STEWART: (LAUGHS) I wasn’t going to say that but there we go.
PAUL: Does he look nice in the tunic and all the armour?
CHARLES: I’ve got the legs.
STEWART: Well he does wear something that quite resembles a skirt a lot of the time, so yes.
PAUL: Sandals.
CHARLES: The brew monks. Are the brew monks back?
STEWART: The brew monks are back again so there’s a beer tent.
CHARLES: Yes a medieval beer tent.
STEWART: There is.
CHARLES: They’ve done some scholarly research on how beer was made in the Saxon times. They didn’t have sugar so they used honey, and they didn’t have hops so used, I don’t know, wormwood or something. It’s very tasty, but they were dressed as monks and going round saying bless you my son, bless you my son, and round the corner came the Archbishop of Canterbury last year, and they started ..
PAUL: (LAUGHS)
CHARLES: .. bless you too. He won’t be with us this year, but it was really rather fun, the pseudo-monks suddenly met their nemesis I think in the real one.
STEWART: Indeed, yes.
PAUL: I’m going to suggest you two do a show together. (LAUGHTER)

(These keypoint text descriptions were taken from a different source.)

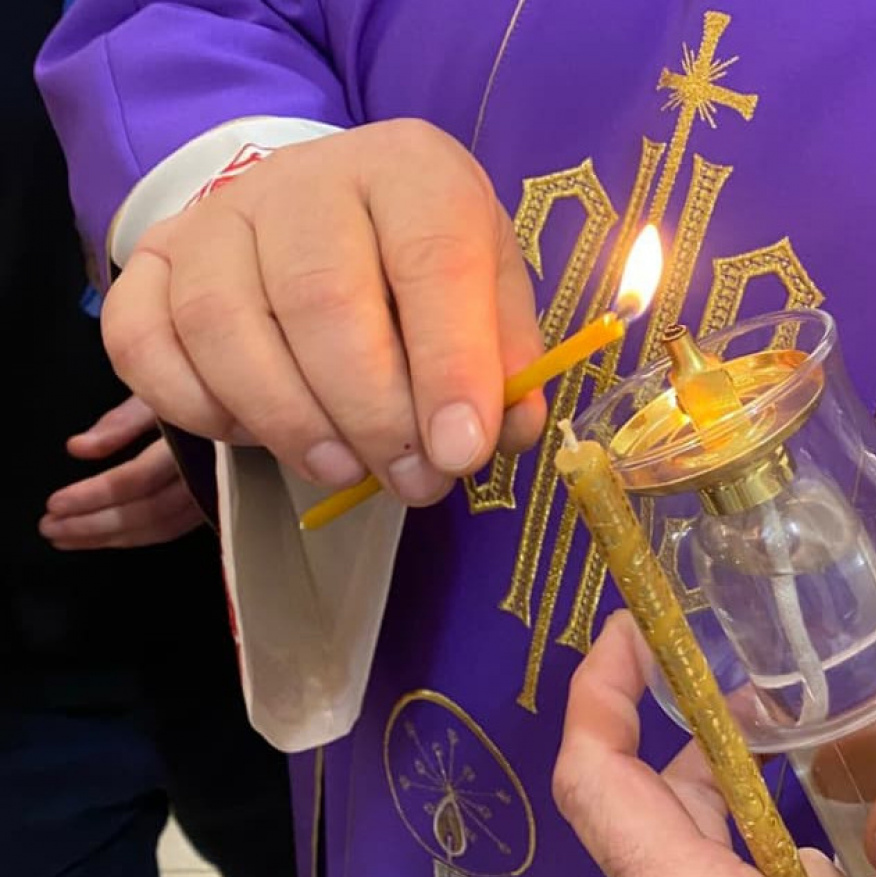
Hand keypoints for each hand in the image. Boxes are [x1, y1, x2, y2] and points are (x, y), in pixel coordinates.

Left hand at [40, 396, 202, 549]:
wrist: (241, 399)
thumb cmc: (202, 392)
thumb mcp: (161, 394)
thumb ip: (122, 422)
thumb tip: (78, 449)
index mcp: (192, 442)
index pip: (138, 479)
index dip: (94, 494)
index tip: (56, 503)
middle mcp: (208, 474)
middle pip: (148, 512)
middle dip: (94, 525)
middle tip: (50, 528)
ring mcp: (216, 494)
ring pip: (161, 527)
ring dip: (110, 538)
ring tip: (66, 538)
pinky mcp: (214, 504)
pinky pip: (173, 528)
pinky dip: (137, 537)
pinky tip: (108, 537)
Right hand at [102, 119, 544, 505]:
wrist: (331, 214)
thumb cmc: (423, 264)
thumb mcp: (490, 292)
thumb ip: (505, 358)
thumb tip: (503, 430)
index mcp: (410, 169)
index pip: (433, 260)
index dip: (450, 365)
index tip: (461, 450)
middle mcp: (306, 176)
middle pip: (322, 298)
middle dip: (371, 413)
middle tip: (412, 480)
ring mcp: (218, 215)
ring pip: (224, 323)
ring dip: (288, 420)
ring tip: (343, 471)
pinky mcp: (153, 259)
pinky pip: (144, 342)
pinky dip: (196, 408)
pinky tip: (254, 438)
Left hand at [553, 614, 875, 876]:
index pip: (597, 788)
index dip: (602, 693)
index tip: (635, 633)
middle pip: (651, 818)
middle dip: (706, 739)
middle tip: (765, 688)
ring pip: (699, 866)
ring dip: (750, 802)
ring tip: (816, 763)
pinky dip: (773, 861)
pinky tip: (844, 858)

CHARLES: Why not? If the cheque’s right.
STEWART: I was going to say, for a suitable inducement I’m sure we can be persuaded. It’s ten ’till five on Saturday and it’s ten ’till five on Sunday, although the arena displays are only between twelve and four so as not to interrupt the Cathedral Service in the morning.
CHARLES: And before they can come to that.
PAUL: And it’s all inside the Cathedral?
STEWART: Indeed. Inside the Precincts and also outside on Cathedral Square as well. We’ve got loads of things going on as part of that.
CHARLES; Big concert on Saturday night.
STEWART: There is a concert on Saturday night inside the Cathedral.
CHARLES: City Orchestra.
STEWART: There is also as well out in St John’s Church we’ve got Terry Jones doing a talk on medieval history of course, Terry Jones, famous for Monty Python, and he’s doing a very entertaining talk Saturday night as part of that as well.
PAUL: And we’ll try and get him on hopefully between now and then.
STEWART: We are arranging hopefully probably on Wednesday.
PAUL: Terry Jones on the show! And the Dean of Peterborough in a tunic. What more could you want?